Exercise - Count events using the count function

Completed

You can use a Kusto query to explore datasets and gain insights. Recall that we have a meteorological dataset and want to compare events to gain insights from this data. Here, you'll find out how many of a certain type of event occurred in a particular area.

Use the count function

The sample database we're using has an entry for each storm event in the US in 2007, for a total of about 60 thousand records.

To group these events into chunks of information, you'll use the summarize operator. summarize is used for all functions that aggregate groups of values of multiple rows to form a single summary value. You can summarize the whole table, for example, by counting the number of results using the following query:

Run the query

Screenshot of count operator general query and results.

You can also summarize data into groups of similar types of events by specifying the way you want to group the aggregation. For example, to count events by state, you can write a query to summarize count by state. In fact, the previous sentence is very similar to the actual query. You'll use the aggregation function called count(), which counts the number of rows by group. This function generates a new column that gives the count of events grouped by state, which we've renamed within the query from the default name count_ to EventCount.
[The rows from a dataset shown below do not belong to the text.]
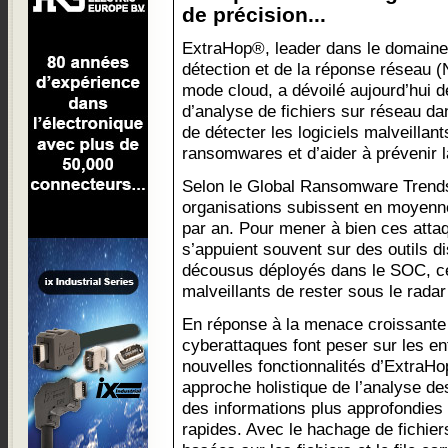
de précision...
ExtraHop®, leader dans le domaine
détection et de la réponse réseau 
mode cloud, a dévoilé aujourd’hui d
d’analyse de fichiers sur réseau 
de détecter les logiciels malveillant
ransomwares et d’aider à prévenir 
Selon le Global Ransomware Trends
organisations subissent en moyenn
par an. Pour mener à bien ces atta
s’appuient souvent sur des outils di
décousus déployés dans le SOC, ce
malveillants de rester sous le radar
En réponse à la menace croissante
cyberattaques font peser sur les en
nouvelles fonctionnalités d’ExtraHo
approche holistique de l’analyse des
des informations plus approfondies
rapides. Avec le hachage de fichiers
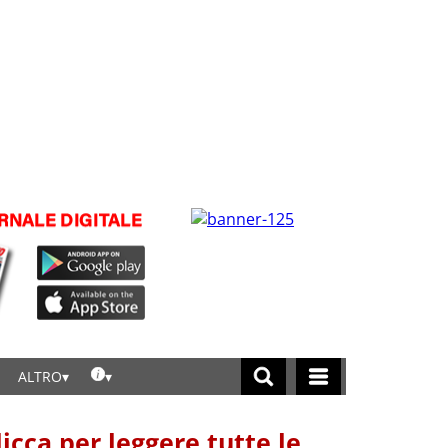
ALTRO
licca per leggere tutte le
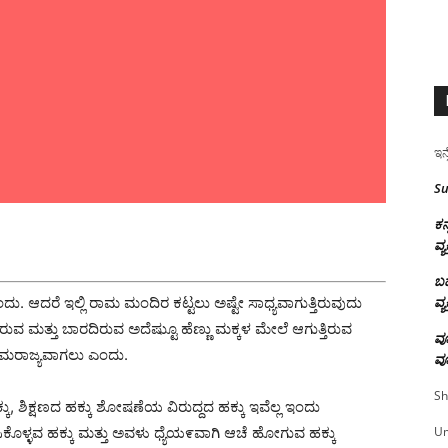
ಇನ್
Su
ಕನ
ವ್ಯ
ಬಹ
ವ್ಯ
 ಆದರೆ ಇಲ್ಲಿ ರಾಮ ಮಂದಿರ ಕಟ್ಟಲು ಅಷ್ಟೇ ಸಾಧ್ಯವಾಗುತ್ತಿರುವುದು
ರುವ ಮತ್ತು ಬಾರದಿರುವ ಅದೆಷ್ಟುೂ ಹೆಣ್ಣು ಮಕ್ಕಳ ಮೇಲೆ ಆಗುತ್ತಿರುವ
ವೂ
 ರಾಮರಾಜ್ಯವಾಗಲು ಎಂದು.
ವೂ
Sh
್ಕು, ಶಿಕ್ಷಣದ ಹಕ್ಕು ಶೋಷಣೆಯ ವಿರುದ್ದದ ಹಕ್ಕು ಇವೆಲ್ಲ ಇಂದು
U
ಸಿಕೊಳ್ಳವ ಹಕ್ಕು ಮತ್ತು ಅವಳು ಧ್ಯೆಯ೯ವಾಗಿ ಆಚೆ ಹೋಗುವ ಹಕ್ಕು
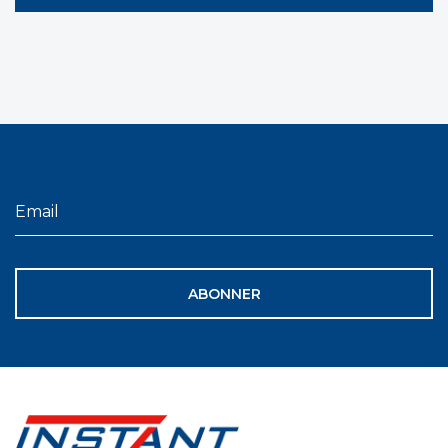
ABONNER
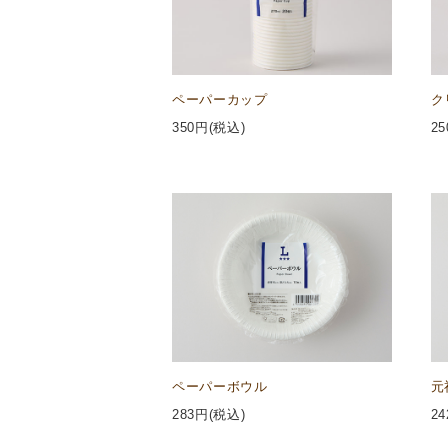
ペーパーカップ
ク
350
円(税込)
25
ペーパーボウル
元
283
円(税込)
24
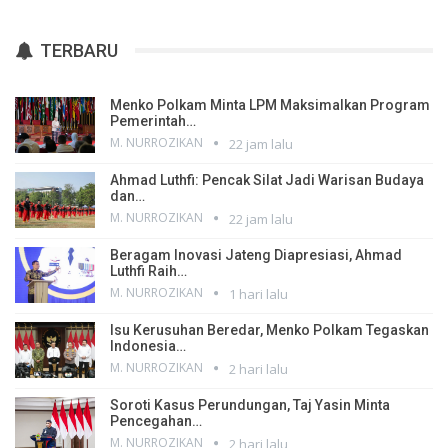
TERBARU
Menko Polkam Minta LPM Maksimalkan Program
Pemerintah…
M. NURROZIKAN
22 jam lalu
Ahmad Luthfi: Pencak Silat Jadi Warisan Budaya
dan…
M. NURROZIKAN
22 jam lalu
Beragam Inovasi Jateng Diapresiasi, Ahmad
Luthfi Raih…
M. NURROZIKAN
1 hari lalu
Isu Kerusuhan Beredar, Menko Polkam Tegaskan
Indonesia…
M. NURROZIKAN
2 hari lalu
Soroti Kasus Perundungan, Taj Yasin Minta
Pencegahan…
M. NURROZIKAN
2 hari lalu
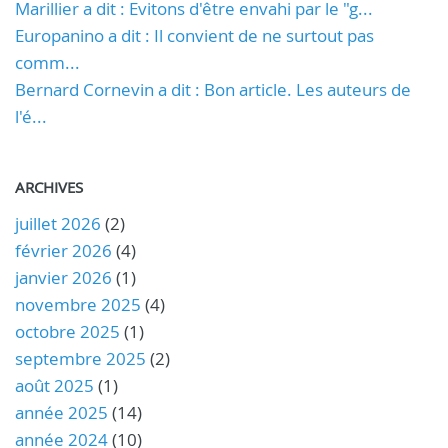
Marillier a dit : Evitons d'être envahi par le "g...
Europanino a dit : Il convient de ne surtout pas
comm...
Bernard Cornevin a dit : Bon article. Les auteurs de
l'é...
ARCHIVES
juillet 2026
(2)
février 2026
(4)
janvier 2026
(1)
novembre 2025
(4)
octobre 2025
(1)
septembre 2025
(2)
août 2025
(1)
année 2025
(14)
année 2024
(10)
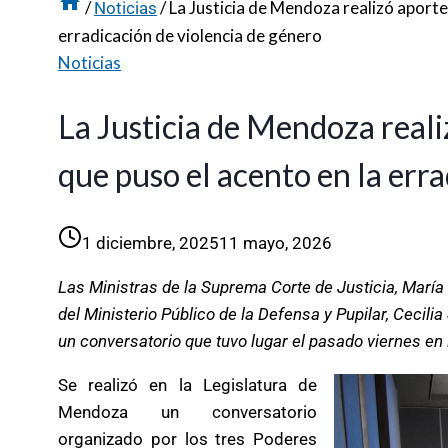
/
/
La Justicia de Mendoza realizó aporte
Noticias
erradicación de violencia de género
Noticias
La Justicia de Mendoza reali
que puso el acento en la err
1 diciembre, 2025
11 mayo, 2026
Las Ministras de la Suprema Corte de Justicia, María
del Ministerio Público de la Defensa y Pupilar, Cecil
un conversatorio que tuvo lugar el pasado viernes en l
Se realizó en la Legislatura de
Mendoza un conversatorio
organizado por los tres Poderes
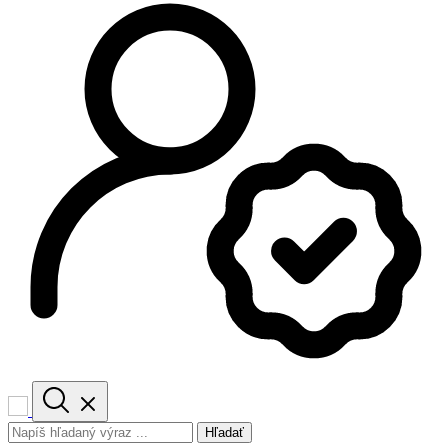
Hľadať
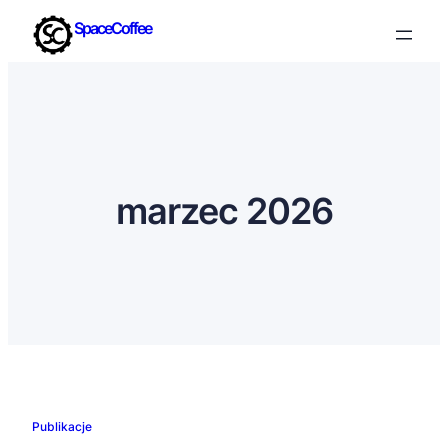
SpaceCoffee
marzec 2026
Publikacje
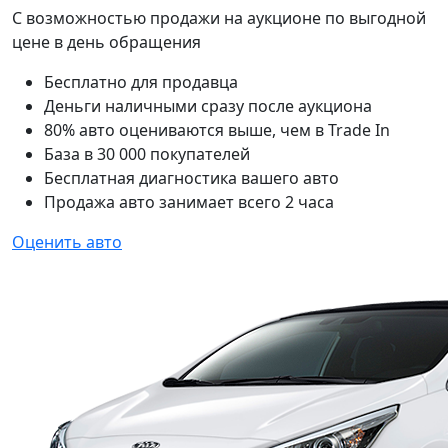
С возможностью продажи на аукционе по выгодной
цене в день обращения
Бесплатно для продавца
Деньги наличными сразу после аукциона
80% авто оцениваются выше, чем в Trade In
База в 30 000 покупателей
Бесплатная диагностика вашего авто
Продажа авто занимает всего 2 часа
Оценить авто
Renaming new columns is a recommended practice to make queries and their results more readable.

  1. Copy and paste the query into your query editor.

    Run the query

    StormEvents
    | summarize EventCount = count() by State
    | sort by EventCount
    
  2. Run the query by either selecting the Run button above the query window or by pressing Shift+Enter.

    You should get results that look like the following image:

    Screenshot of count operator usage and results.

Use the dcount() and countif() functions

The previous query returned the number of events per state. There are, however, more sophisticated ways to count events.

  • For example, you could count only certain types of events. The countif() function counts records for which a predicate is true. The query using countif(DamageCrops > 0) would count the number of records for which the damage to crops was greater than zero.
  • You can also count distinct types of events by using the dcount() function.

We've constructed a query that uses the summarize operator with these count functions to answer the following questions:

  • How many storm events happened in each state?
  • How many events in each state caused damage?
  • How many different type of events happened in each state?

Notice that all elements within the summarize operator are separated by commas and are grouped by the same column, in this case State. Columns not named in the summarize operator are dropped. If you want to include other columns, name them after the column on which data is summarized.

  1. Run the following query:

    Run the query

    StormEvents
    | summarize count(),
        EventsWithDamageToCrops = countif(DamageCrops > 0),
        Count = dcount(EventType) by State
    | sort by Count
    

    You should get results that look like the following image:

    Screenshot of Kusto query that counts events by state.

  2. Notice the column names in the results. Which part of the query corresponds to each column? You can see that the dcount() function created a new column and gave it the name Count. You'll also notice that you used this name as the column for the sort operator in the query. How many different types of storms occurred in Texas?

Use the distinct operator

The previous query returned a distinct count of 27 different types of storms in Texas during the time period covered by this data. It would be interesting to further drill down and see the names of all those types of storms. To see a list of each different type of event in Texas, use the distinct() operator, which lists the distinct values of a particular column.

  1. Run the following query:

    Run the query

    StormEvents
    | where State == "TEXAS"
    | distinct EventType
    | sort by EventType asc
    

    You should get results that look like the following image:

    Screenshot of Kusto query using the distinct operator.

  2. Take a look at the resulting list. Did any of the storm types surprise you?